*Activity:* Type out each record word for word. Pictures stay out.

*Dataset records:*
○ ○ ○ ○ ○

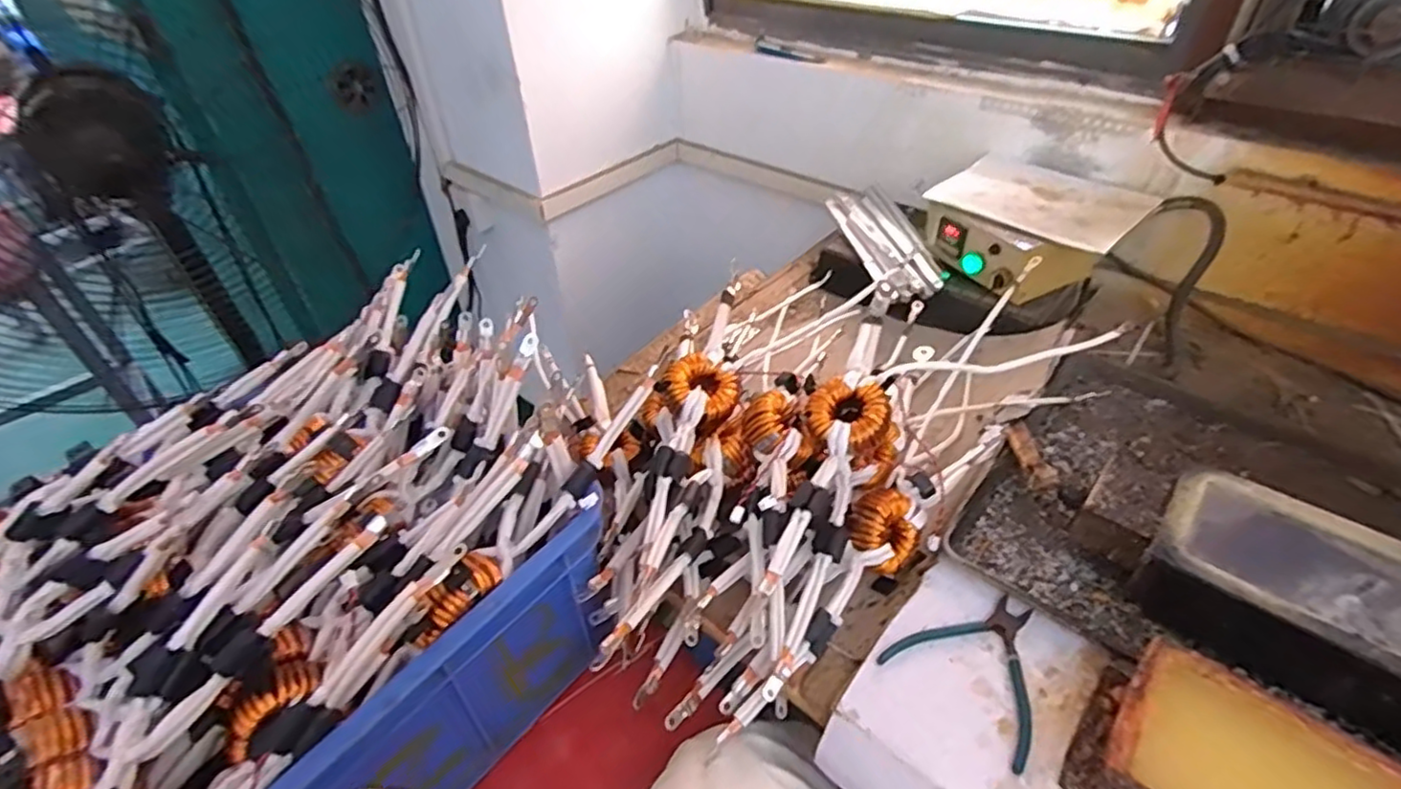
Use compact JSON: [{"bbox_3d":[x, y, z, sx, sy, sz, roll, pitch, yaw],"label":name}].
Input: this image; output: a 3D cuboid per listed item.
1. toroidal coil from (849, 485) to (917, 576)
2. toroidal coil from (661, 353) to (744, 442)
[{"bbox_3d":[0.175,0.131,0.630,0.056,0.063,0.073,32,52,33],"label":"toroidal coil"},{"bbox_3d":[0.001,-0.001,0.690,0.076,0.041,0.072,4,67,-10],"label":"toroidal coil"}]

○ ○ ○ ○ ○

*Answer section:*
Use compact JSON: [{"bbox_3d":[x, y, z, sx, sy, sz, roll, pitch, yaw],"label":name}].
Input: this image; output: a 3D cuboid per listed item.
1. toroidal coil from (849, 485) to (917, 576)
2. toroidal coil from (661, 353) to (744, 442)
[{"bbox_3d":[0.175,0.131,0.630,0.056,0.063,0.073,32,52,33],"label":"toroidal coil"},{"bbox_3d":[0.001,-0.001,0.690,0.076,0.041,0.072,4,67,-10],"label":"toroidal coil"}]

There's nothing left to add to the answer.